In September 2009, Dave begins at Hollyoaks Community College to study History of Art and moves into the halls of residence, alongside Hayley Ramsey, Charlotte Lau, India Longford and Josh. Dave befriends India when she is targeted by Hayley, and convinces her to take revenge on Hayley by eating her food, which Hayley had laced with laxatives. During a competition held by Neville Ashworth to win a car, Dave, India, Josh, Hayley and Charlotte are in the car when India has an accident as a result of Hayley's trick. During the Freshers Ball, which Neville and Suzanne Ashworth agree to hold at The Dog in the Pond, Dave causes the bar to be wrecked when the students begin helping themselves to alcohol. After India leaves, Dave and Charlotte agree to let Archie Carpenter move in, who is homeless following an argument with friends. Dave befriends mentally disabled Spencer Gray, who allows all the students to have free alcohol in The Loft. Calvin Valentine, the manager, arrives and assumes Dave has taken advantage of Spencer. He ends up punching him. Dave immediately tries to avoid Spencer.

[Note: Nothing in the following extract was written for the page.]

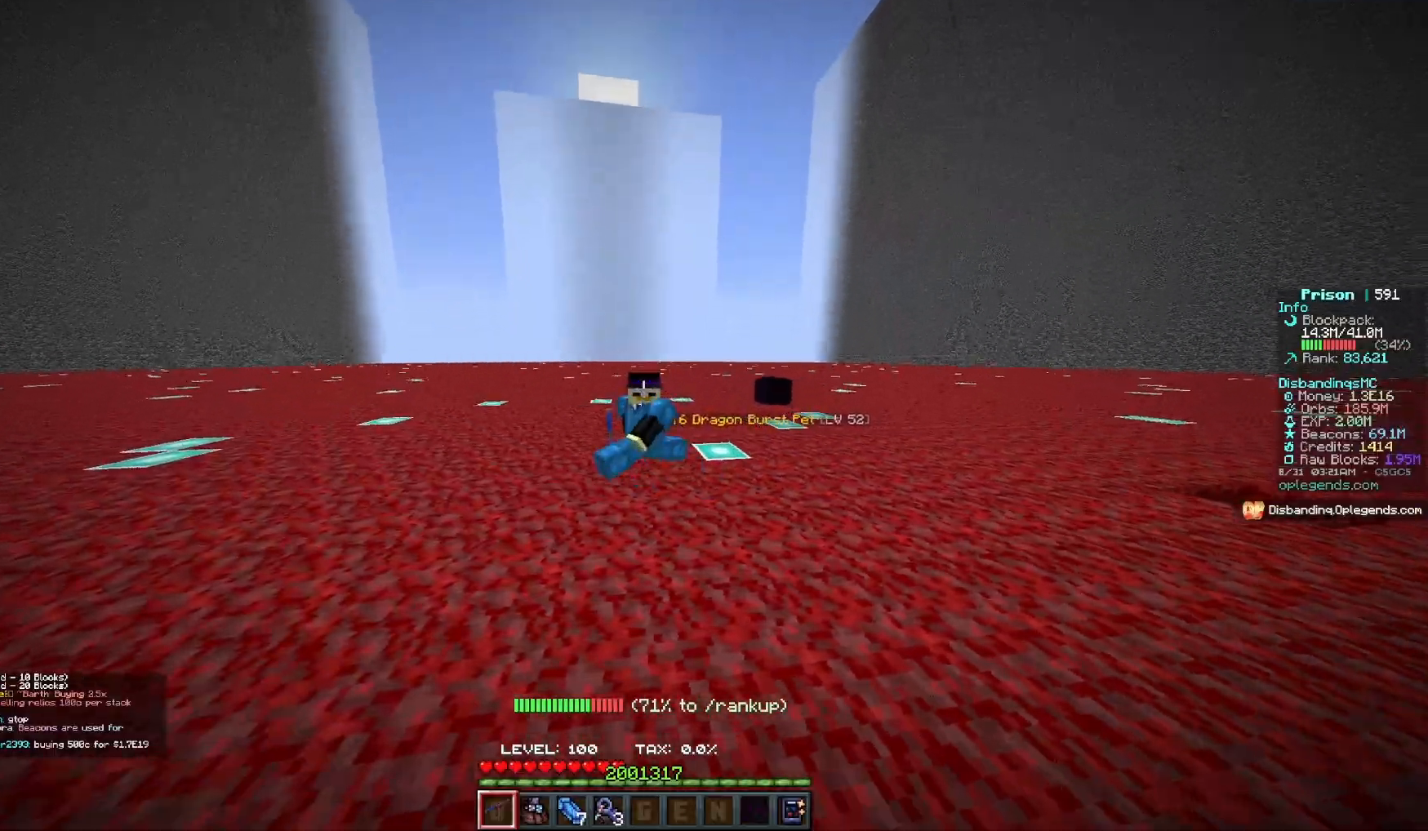
{"keys": [], "mouse": [], "events": [[400, "d", "up"]]}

Dave attracts the attention of Anita Roy, who is adamant to lose her virginity to him. Anita and Theresa McQueen turn up at Dave's party. Dave is uninterested. However, when Dave finds MDMA, Anita takes it, eager to impress him, and she collapses. Afterwards, Anita's siblings Leila and Ravi accuse Dave of spiking Anita's drink. Anita later admits to taking the MDMA herself.

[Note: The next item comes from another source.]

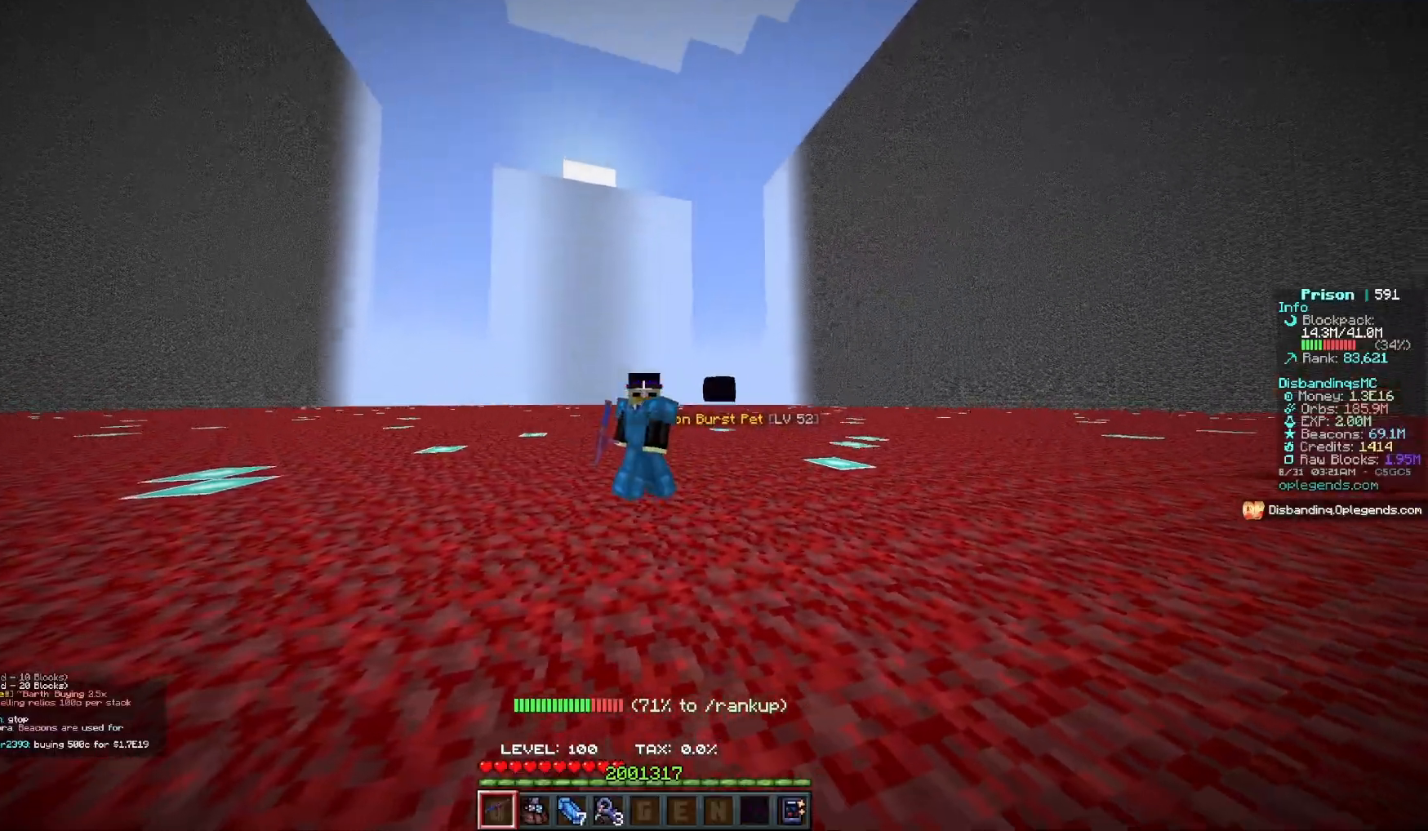
{"keys": [], "mouse": [], "events": []}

In February 2010 Dave is involved in a car crash with India, Josh and Sasha Valentine however he is left unharmed. Everyone blames Josh, unbeknown to them including Josh, his brother Rhys Ashworth had spiked his drink with vodka. However believing that Josh was still responsible, Dave, India and Charlotte Lau decided to kick him out of the flat, leaving him to live on the streets, as his parents had also told him that he is not welcome home. However they reconcile with Josh after he hospitalised when he yet crashed another car. Dave highly supported Josh throughout the second crash and along with Josh's family, he waved goodbye to Josh as he is escorted to court.

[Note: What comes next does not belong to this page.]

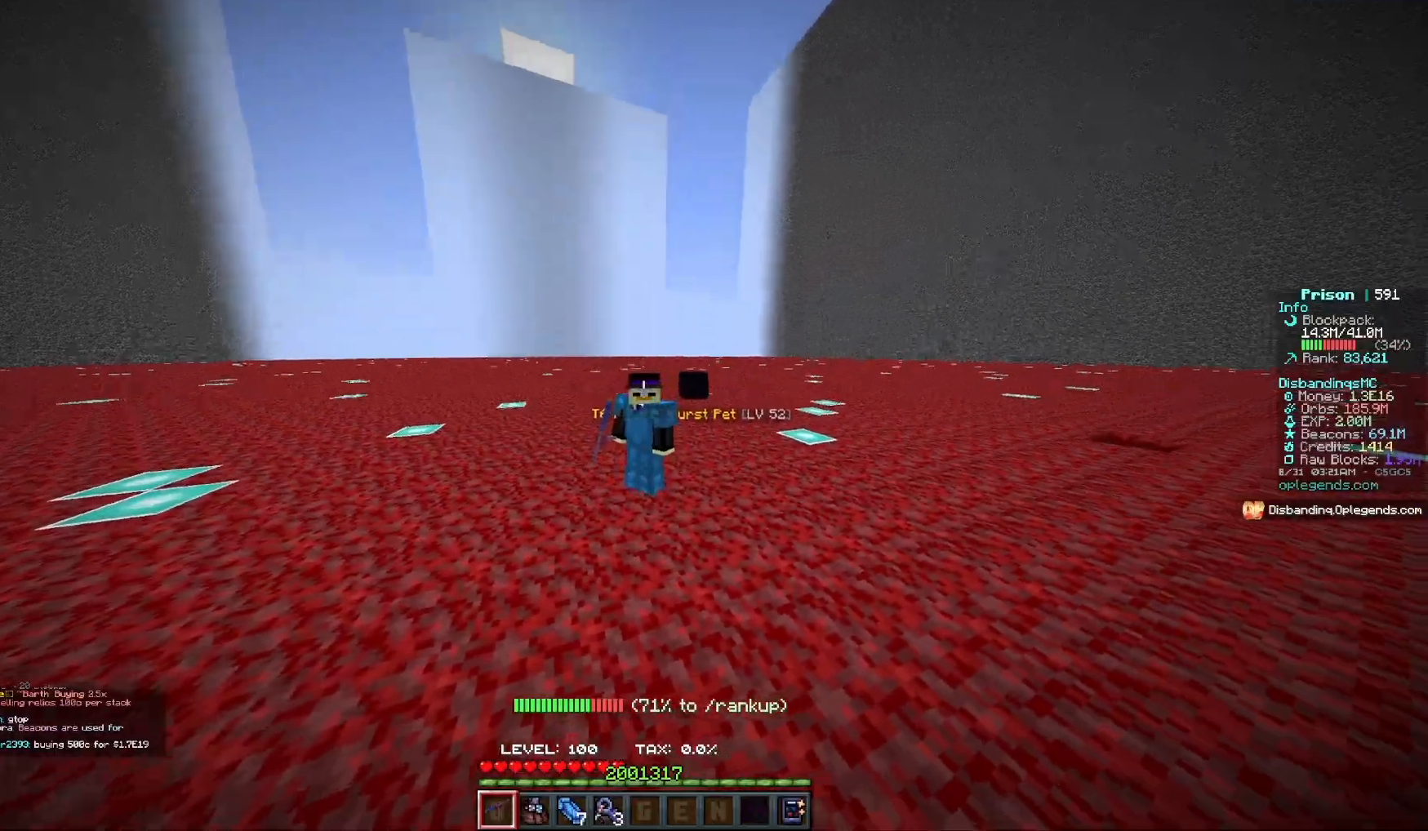
{"keys": ["s"], "mouse": [], "events": [[150, "s", "down"], [250, "d", "down"], [450, "d", "up"]]}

Dave, Charlotte and the new fresher students decide to go to festival. They arrive at the venue, only to discover that the tickets that Darren Osborne (Ashley Taylor Dawson) had sold them for a large sum of money, were in fact photocopies of a valid ticket. As a result, they instead go travelling in a camper van. They hit France and stop by in a farm to stay and earn some money in the process. As the trip comes to a conclusion, Dave decides to continue travelling and heads round the world. Weeks after his departure, Charlotte announces that Dave is currently in Mexico.